Sunday, March 14, 2010

Editorial: City should shift money to needs

Today the unnamed Courier makes the case that elections don't matter and the City should just do what the editor wants.

We know, of course, that the editor vehemently opposed the open-space allocation of sales-tax funds in the 2000 initiative. He and most of the representatives on city councils since have complained continuously about that vote and worked diligently to subvert it.

Somehow it's impossible for these people to understand that in voting to allocate money to buy open space, the voters of Prescott defined purchased open space as a need. So for Council or the editor to turn around and say it isn't is just beating a still-opinionated but entirely dead horse.

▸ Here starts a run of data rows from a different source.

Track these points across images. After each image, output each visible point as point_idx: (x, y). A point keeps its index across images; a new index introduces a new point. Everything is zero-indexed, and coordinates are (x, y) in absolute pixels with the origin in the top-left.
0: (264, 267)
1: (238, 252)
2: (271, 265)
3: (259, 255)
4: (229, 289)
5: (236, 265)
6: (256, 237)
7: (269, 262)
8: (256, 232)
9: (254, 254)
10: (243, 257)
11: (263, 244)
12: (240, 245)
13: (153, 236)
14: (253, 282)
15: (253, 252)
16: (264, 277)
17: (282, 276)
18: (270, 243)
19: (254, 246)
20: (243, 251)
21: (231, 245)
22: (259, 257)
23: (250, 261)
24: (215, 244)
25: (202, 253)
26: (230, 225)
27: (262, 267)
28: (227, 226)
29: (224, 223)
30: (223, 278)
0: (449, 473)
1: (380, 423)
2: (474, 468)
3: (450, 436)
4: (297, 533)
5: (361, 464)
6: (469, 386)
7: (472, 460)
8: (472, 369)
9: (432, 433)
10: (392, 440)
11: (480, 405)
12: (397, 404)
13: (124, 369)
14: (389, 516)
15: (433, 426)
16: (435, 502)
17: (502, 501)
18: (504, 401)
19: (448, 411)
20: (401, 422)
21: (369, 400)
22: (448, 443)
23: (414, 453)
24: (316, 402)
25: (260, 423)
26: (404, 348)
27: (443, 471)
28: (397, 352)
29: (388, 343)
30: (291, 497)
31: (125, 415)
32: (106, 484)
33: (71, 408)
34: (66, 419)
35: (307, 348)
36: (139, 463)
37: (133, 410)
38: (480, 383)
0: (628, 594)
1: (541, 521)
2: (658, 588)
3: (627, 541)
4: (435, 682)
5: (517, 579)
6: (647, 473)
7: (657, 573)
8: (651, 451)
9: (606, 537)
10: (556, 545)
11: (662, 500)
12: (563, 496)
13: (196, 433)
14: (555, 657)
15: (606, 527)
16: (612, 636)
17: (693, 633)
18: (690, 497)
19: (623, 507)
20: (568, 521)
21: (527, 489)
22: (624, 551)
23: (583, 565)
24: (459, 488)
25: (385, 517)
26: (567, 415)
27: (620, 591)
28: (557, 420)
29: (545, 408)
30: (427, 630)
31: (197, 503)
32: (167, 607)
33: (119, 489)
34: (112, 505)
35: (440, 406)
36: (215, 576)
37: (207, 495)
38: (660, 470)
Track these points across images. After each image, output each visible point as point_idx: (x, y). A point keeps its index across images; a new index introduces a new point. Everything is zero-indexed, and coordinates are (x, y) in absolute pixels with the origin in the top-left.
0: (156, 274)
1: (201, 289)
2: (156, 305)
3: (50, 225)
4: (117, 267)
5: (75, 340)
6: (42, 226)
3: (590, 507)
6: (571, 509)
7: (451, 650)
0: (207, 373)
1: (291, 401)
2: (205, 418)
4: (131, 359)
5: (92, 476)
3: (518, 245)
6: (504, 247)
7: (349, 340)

People don't vote to tax themselves thinking it might be nice if we could have this. They decide that the thing is necessary to their community at cost to themselves personally. That's fairly persuasive, if you ask me. I'm not saying that voters can't or don't make mistakes in the process, but that's our system, like it or lump it.

The editor can argue all day that we should overturn that initiative and spend the money on streets. He can't argue that such spending is objectively unnecessary -- the voters said otherwise, explicitly, and it'll take another vote to change that -- and he can't argue for just using the money to repair streets instead -- that's not legal or ethical. Given that revenues from that sales tax have far exceeded projections at the time and actual open-space purchasing is far behind intended schedule, he can't say with any authority that open-space purchases have impeded the intent of the initiative in terms of street repair. If the editor believes we need more money for streets, he is arguing in favor of higher taxes to pay for them. He should be advocating a new initiative for additional sales tax to cover better projections of how much money will be needed, and specifically overturning the open-space allocation.

Somehow I don't expect we'll see him doing that. It's so much easier to call for ignoring the will of the people. Things were so much simpler when we had kings, huh?

The language of the 2000 initiative left sensible room for Council to to operate in terms of specific allocations of funds at a given time. The voters trusted Council to follow the clear intent of the initiative rather than bind the City to hard schedules. Council has instead taken advantage of that trust and sensibility to resist the initiative. This short-term political opportunism risks long-term loss of options if the voters decide they can't trust Council. I'd urge sitting Councilors and staff to be very careful about treading on that flag.